You can test it with Claude and GPT-3.5 or GPT-4o, and they all will bring strikingly bring similar results with differences in detail.

YAML & XML serializations are coming in v0.6.0 of PromptML.

Alifatisk · 2024-05-21T19:44:13 1716320653

Looks like Ruby without the @

NeatPasta · 2024-05-18T07:22:26 1716016946

> Is there any available comparison of using XML, JSON, or even Markdown for prompts and structured output?

I've done a lot of testing with this and found that XML is the best input AND output if you want to produce machine readable data. Markdown is okay as input, but testing shows better accuracy if input components are wrapped in XML tags. While it would be ideal for extracting data, JSON syntax is too sensitive as output. Often an offending character will be unescaped no matter how good your prompt is.

If you stay within the very basic syntax of XML (just tags) it is also the best output. I suspect it is to do with the descriptive nature of the tag structure. Something wrapped in the tag <summary> will hint to the model that it should produce a summary, reinforcing the input prompt as the output is being constructed.

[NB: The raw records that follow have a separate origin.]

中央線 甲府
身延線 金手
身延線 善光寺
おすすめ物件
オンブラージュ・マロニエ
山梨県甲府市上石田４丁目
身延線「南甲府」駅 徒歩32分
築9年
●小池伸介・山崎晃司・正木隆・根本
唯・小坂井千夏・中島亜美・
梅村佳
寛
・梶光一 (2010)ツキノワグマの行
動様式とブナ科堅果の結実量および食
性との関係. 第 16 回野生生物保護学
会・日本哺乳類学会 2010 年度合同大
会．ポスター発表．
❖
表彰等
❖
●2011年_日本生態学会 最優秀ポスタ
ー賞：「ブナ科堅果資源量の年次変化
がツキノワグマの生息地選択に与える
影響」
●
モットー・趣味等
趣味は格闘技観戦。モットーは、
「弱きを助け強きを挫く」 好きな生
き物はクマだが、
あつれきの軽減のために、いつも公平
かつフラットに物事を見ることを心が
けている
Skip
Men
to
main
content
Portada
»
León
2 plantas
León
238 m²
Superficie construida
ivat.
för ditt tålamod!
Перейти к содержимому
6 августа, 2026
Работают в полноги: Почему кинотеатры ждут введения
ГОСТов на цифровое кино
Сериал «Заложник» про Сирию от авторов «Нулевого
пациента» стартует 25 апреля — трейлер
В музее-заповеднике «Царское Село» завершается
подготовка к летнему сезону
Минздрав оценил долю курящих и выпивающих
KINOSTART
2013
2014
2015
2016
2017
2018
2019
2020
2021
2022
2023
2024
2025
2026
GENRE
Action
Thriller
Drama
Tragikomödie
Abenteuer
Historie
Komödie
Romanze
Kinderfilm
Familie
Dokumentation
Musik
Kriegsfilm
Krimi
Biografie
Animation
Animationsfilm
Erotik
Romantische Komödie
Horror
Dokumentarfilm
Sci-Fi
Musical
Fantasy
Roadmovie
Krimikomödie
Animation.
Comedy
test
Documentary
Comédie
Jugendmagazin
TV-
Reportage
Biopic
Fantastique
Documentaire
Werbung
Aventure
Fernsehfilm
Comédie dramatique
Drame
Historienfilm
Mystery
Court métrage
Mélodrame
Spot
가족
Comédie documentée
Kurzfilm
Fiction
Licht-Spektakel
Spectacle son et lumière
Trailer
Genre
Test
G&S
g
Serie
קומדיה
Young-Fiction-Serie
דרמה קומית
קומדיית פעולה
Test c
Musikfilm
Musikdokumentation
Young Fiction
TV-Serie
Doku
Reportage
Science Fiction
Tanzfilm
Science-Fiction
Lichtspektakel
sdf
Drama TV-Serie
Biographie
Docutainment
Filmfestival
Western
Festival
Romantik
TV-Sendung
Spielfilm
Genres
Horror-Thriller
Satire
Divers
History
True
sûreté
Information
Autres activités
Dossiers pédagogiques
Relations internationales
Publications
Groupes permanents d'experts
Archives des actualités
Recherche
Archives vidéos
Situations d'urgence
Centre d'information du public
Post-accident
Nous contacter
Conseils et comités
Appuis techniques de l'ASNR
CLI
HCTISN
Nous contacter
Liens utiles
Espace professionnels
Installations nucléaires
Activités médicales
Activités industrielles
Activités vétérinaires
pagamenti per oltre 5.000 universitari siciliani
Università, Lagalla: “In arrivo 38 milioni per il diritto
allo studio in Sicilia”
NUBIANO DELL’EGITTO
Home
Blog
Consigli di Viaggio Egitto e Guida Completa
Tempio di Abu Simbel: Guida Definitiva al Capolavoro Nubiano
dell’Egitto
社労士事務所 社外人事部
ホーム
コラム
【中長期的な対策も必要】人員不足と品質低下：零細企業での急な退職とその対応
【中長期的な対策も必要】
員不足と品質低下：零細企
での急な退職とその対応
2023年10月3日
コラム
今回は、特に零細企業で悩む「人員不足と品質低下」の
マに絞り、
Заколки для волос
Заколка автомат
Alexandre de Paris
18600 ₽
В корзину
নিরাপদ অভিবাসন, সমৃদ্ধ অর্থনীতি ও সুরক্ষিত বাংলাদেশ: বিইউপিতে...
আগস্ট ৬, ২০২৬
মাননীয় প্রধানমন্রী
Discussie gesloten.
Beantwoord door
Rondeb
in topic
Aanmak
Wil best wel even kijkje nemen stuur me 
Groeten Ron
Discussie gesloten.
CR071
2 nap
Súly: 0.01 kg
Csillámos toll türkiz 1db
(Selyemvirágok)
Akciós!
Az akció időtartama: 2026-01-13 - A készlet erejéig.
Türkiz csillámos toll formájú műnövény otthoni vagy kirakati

jiggawatts · 2024-05-19T00:17:58 1716077878

I really don’t understand why not all LLMs use schema validation on their output 100% guarantee that it is actually JSON and that it matches the expected format.

nl · 2024-05-19T02:59:21 1716087561

Function calling in OpenAI models is essentially this. You define the functions using JSON Schema and it is guaranteed to match.

See also https://python.useinstructor.com/

ai_what · 2024-05-18T13:46:59 1716040019

This is really good to know, thanks! Was this for every LLM or only Claude?